■ Extracted data entries ■
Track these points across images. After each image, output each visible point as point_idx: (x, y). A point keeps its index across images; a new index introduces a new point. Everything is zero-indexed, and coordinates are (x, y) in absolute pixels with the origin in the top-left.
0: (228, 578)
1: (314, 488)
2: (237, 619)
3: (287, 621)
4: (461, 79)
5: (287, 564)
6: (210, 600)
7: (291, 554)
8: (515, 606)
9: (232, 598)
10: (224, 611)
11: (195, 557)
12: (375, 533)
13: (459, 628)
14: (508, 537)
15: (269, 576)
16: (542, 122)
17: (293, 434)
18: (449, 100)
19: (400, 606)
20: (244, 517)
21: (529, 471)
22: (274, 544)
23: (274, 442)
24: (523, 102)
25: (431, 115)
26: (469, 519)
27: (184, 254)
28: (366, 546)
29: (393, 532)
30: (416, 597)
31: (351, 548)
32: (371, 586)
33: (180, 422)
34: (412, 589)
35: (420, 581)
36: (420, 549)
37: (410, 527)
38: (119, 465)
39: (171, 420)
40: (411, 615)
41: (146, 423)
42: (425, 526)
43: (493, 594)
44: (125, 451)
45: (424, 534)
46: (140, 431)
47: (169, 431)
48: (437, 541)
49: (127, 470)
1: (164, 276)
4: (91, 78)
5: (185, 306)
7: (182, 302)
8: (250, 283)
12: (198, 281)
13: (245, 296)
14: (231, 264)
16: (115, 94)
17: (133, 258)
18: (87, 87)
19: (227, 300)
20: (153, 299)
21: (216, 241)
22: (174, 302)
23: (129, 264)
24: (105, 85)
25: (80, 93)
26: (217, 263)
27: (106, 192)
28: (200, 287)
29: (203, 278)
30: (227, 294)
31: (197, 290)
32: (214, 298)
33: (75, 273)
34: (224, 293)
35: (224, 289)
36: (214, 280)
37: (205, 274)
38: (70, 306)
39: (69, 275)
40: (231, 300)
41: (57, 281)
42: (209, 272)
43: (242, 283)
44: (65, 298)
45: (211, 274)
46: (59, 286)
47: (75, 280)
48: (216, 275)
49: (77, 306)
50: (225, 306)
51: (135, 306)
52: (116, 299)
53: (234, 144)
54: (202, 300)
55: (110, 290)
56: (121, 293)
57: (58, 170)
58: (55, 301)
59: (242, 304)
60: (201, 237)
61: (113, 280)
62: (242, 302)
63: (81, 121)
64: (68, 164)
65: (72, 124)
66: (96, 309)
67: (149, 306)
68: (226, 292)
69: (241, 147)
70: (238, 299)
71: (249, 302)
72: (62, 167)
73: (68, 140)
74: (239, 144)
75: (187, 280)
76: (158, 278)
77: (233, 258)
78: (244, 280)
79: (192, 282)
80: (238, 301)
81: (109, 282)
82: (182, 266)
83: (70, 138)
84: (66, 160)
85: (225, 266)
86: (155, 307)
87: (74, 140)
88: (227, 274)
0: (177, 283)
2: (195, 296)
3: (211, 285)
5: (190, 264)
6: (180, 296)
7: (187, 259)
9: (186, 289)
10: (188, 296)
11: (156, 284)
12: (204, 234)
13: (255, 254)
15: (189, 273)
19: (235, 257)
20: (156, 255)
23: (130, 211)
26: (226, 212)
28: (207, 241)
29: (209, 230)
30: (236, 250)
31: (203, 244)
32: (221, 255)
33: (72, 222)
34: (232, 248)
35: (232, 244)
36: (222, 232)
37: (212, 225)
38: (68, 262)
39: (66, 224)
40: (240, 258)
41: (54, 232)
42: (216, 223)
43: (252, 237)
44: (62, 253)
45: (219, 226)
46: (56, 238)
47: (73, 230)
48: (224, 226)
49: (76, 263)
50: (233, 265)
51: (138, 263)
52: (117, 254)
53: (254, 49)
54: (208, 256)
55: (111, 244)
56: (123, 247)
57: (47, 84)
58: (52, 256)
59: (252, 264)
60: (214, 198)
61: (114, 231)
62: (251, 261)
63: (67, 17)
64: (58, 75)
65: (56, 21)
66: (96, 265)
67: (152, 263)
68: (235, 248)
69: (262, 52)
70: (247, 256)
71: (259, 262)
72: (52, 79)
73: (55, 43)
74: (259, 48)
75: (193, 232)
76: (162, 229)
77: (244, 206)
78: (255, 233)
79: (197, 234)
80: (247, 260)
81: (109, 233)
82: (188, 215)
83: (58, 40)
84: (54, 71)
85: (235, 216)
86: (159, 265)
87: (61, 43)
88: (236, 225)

■ Aim of the task ■
Change "top-left" to "upper-left" throughout the items above, leaving everything else untouched.

■ Task solution ■
Track these points across images. After each image, output each visible point as point_idx: (x, y). A point keeps its index across images; a new index introduces a new point. Everything is zero-indexed, and coordinates are (x, y) in absolute pixels with the origin in the upper-left.
0: (228, 578)
1: (314, 488)
2: (237, 619)
3: (287, 621)
4: (461, 79)
5: (287, 564)
6: (210, 600)
7: (291, 554)
8: (515, 606)
9: (232, 598)
10: (224, 611)
11: (195, 557)
12: (375, 533)
13: (459, 628)
14: (508, 537)
15: (269, 576)
16: (542, 122)
17: (293, 434)
18: (449, 100)
19: (400, 606)
20: (244, 517)
21: (529, 471)
22: (274, 544)
23: (274, 442)
24: (523, 102)
25: (431, 115)
26: (469, 519)
27: (184, 254)
28: (366, 546)
29: (393, 532)
30: (416, 597)
31: (351, 548)
32: (371, 586)
33: (180, 422)
34: (412, 589)
35: (420, 581)
36: (420, 549)
37: (410, 527)
38: (119, 465)
39: (171, 420)
40: (411, 615)
41: (146, 423)
42: (425, 526)
43: (493, 594)
44: (125, 451)
45: (424, 534)
46: (140, 431)
47: (169, 431)
48: (437, 541)
49: (127, 470)
1: (164, 276)
4: (91, 78)
5: (185, 306)
7: (182, 302)
8: (250, 283)
12: (198, 281)
13: (245, 296)
14: (231, 264)
16: (115, 94)
17: (133, 258)
18: (87, 87)
19: (227, 300)
20: (153, 299)
21: (216, 241)
22: (174, 302)
23: (129, 264)
24: (105, 85)
25: (80, 93)
26: (217, 263)
27: (106, 192)
28: (200, 287)
29: (203, 278)
30: (227, 294)
31: (197, 290)
32: (214, 298)
33: (75, 273)
34: (224, 293)
35: (224, 289)
36: (214, 280)
37: (205, 274)
38: (70, 306)
39: (69, 275)
40: (231, 300)
41: (57, 281)
42: (209, 272)
43: (242, 283)
44: (65, 298)
45: (211, 274)
46: (59, 286)
47: (75, 280)
48: (216, 275)
49: (77, 306)
50: (225, 306)
51: (135, 306)
52: (116, 299)
53: (234, 144)
54: (202, 300)
55: (110, 290)
56: (121, 293)
57: (58, 170)
58: (55, 301)
59: (242, 304)
60: (201, 237)
61: (113, 280)
62: (242, 302)
63: (81, 121)
64: (68, 164)
65: (72, 124)
66: (96, 309)
67: (149, 306)
68: (226, 292)
69: (241, 147)
70: (238, 299)
71: (249, 302)
72: (62, 167)
73: (68, 140)
74: (239, 144)
75: (187, 280)
76: (158, 278)
77: (233, 258)
78: (244, 280)
79: (192, 282)
80: (238, 301)
81: (109, 282)
82: (182, 266)
83: (70, 138)
84: (66, 160)
85: (225, 266)
86: (155, 307)
87: (74, 140)
88: (227, 274)
0: (177, 283)
2: (195, 296)
3: (211, 285)
5: (190, 264)
6: (180, 296)
7: (187, 259)
9: (186, 289)
10: (188, 296)
11: (156, 284)
12: (204, 234)
13: (255, 254)
15: (189, 273)
19: (235, 257)
20: (156, 255)
23: (130, 211)
26: (226, 212)
28: (207, 241)
29: (209, 230)
30: (236, 250)
31: (203, 244)
32: (221, 255)
33: (72, 222)
34: (232, 248)
35: (232, 244)
36: (222, 232)
37: (212, 225)
38: (68, 262)
39: (66, 224)
40: (240, 258)
41: (54, 232)
42: (216, 223)
43: (252, 237)
44: (62, 253)
45: (219, 226)
46: (56, 238)
47: (73, 230)
48: (224, 226)
49: (76, 263)
50: (233, 265)
51: (138, 263)
52: (117, 254)
53: (254, 49)
54: (208, 256)
55: (111, 244)
56: (123, 247)
57: (47, 84)
58: (52, 256)
59: (252, 264)
60: (214, 198)
61: (114, 231)
62: (251, 261)
63: (67, 17)
64: (58, 75)
65: (56, 21)
66: (96, 265)
67: (152, 263)
68: (235, 248)
69: (262, 52)
70: (247, 256)
71: (259, 262)
72: (52, 79)
73: (55, 43)
74: (259, 48)
75: (193, 232)
76: (162, 229)
77: (244, 206)
78: (255, 233)
79: (197, 234)
80: (247, 260)
81: (109, 233)
82: (188, 215)
83: (58, 40)
84: (54, 71)
85: (235, 216)
86: (159, 265)
87: (61, 43)
88: (236, 225)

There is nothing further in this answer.